■ **DATA UNDER STUDY**:
--- START ---

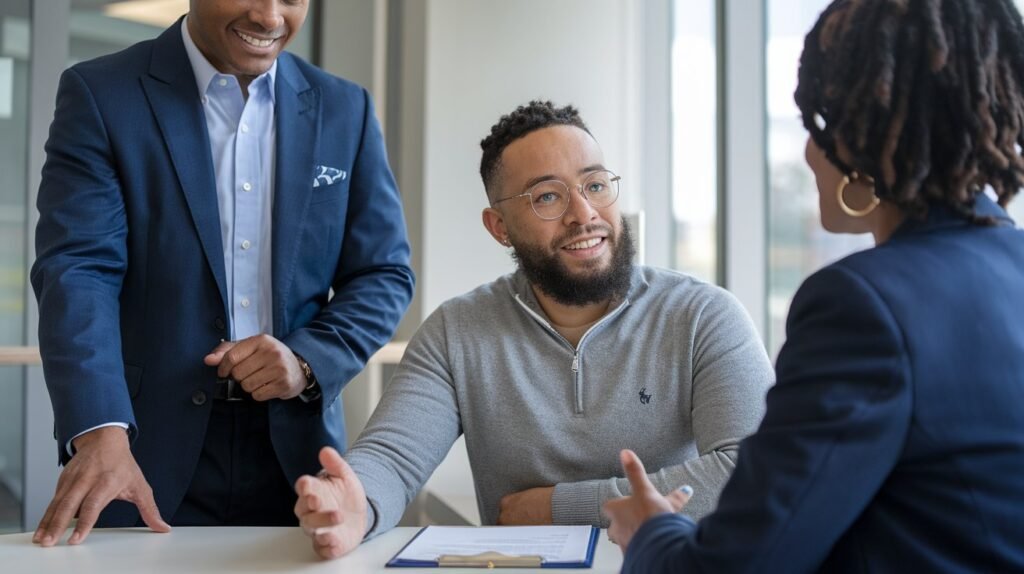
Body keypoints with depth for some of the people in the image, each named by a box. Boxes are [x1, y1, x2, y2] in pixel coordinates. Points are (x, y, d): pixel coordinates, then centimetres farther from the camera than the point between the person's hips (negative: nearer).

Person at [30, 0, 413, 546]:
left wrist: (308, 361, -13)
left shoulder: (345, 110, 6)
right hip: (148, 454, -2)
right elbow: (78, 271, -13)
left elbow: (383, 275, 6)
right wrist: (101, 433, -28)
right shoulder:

--- END ---

■ **GOAL OF THE EXERCISE**:
What you return must be the lines from the line holding "right elbow: (78, 271, -13)" through the final line of the material, word for word, and nothing more.

■ **ANSWER**:
right elbow: (78, 271, -13)
left elbow: (383, 275, 6)
right wrist: (101, 433, -28)
right shoulder:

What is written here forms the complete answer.